John Kenneth Galbraith |
John Kenneth Galbraith is Paul M. Warburg Professor of Economics, Emeritus, of Harvard University. He was born in 1908 in Ontario, Canada. After graduating from university in Canada and taking a PhD at the University of California, he taught first there and then at Harvard and Princeton. During the Second World War he was in charge of wartime price control, for which he received the Medal of Freedom and the President's Certificate of Merit. Later he was a director of both the US Strategic Bombing Survey and the Office of Economic Security Policy in the Department of State. He has been closely identified with the Democratic Party and from 1961 to 1963 was American Ambassador to India. He became an Honorary Fellow of Trinity College, Cambridge in 1987. He is a member for literature, and a recent past President, of the American Academy of Arts and Letters.
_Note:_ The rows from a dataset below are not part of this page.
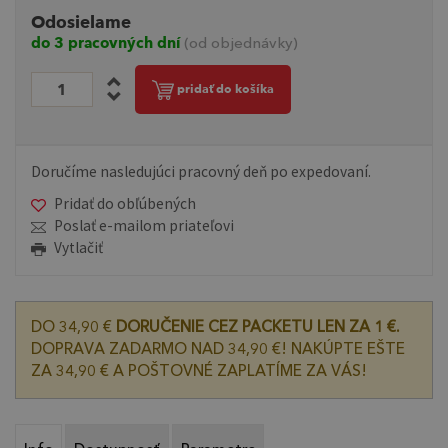
Odosielame
do 3 pracovných dní
(od objednávky)
pridať do košíka
Doručíme nasledujúci pracovný deň po expedovaní.
Pridať do obľúbených
Poslať e-mailom priateľovi
Vytlačiť
DO 34,90 €
DORUČENIE CEZ PACKETU LEN ZA 1 €.
DOPRAVA ZADARMO NAD 34,90 €! NAKÚPTE EŠTE
ZA 34,90 € A POŠTOVNÉ ZAPLATÍME ZA VÁS!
Professor Galbraith's books, many of which are published by Penguin, include American Capitalism; The Great Crash 1929; The Affluent Society; The Liberal Hour; The Non-potable Scotch; The New Industrial State; Ambassador's Journal; Economics and the Public Purpose; Money: Whence It Came, Where It Went; The Age of Uncertainty; The Nature of Mass Poverty; The Anatomy of Power; A View from the Stands; Capitalism, Communism and Coexistence (with Stanislav Menshikov); A History of Economics and The Culture of Contentment. He is also the author of a book of satirical sketches, two best-selling novels and a study of Indian painting (with M. S. Randhawa). His volume of memoirs, A Life in Our Times, was published in 1981. He delivered the Reith Lectures in 1966.
Professor Galbraith is married with three sons and lives in Cambridge, Massachusetts.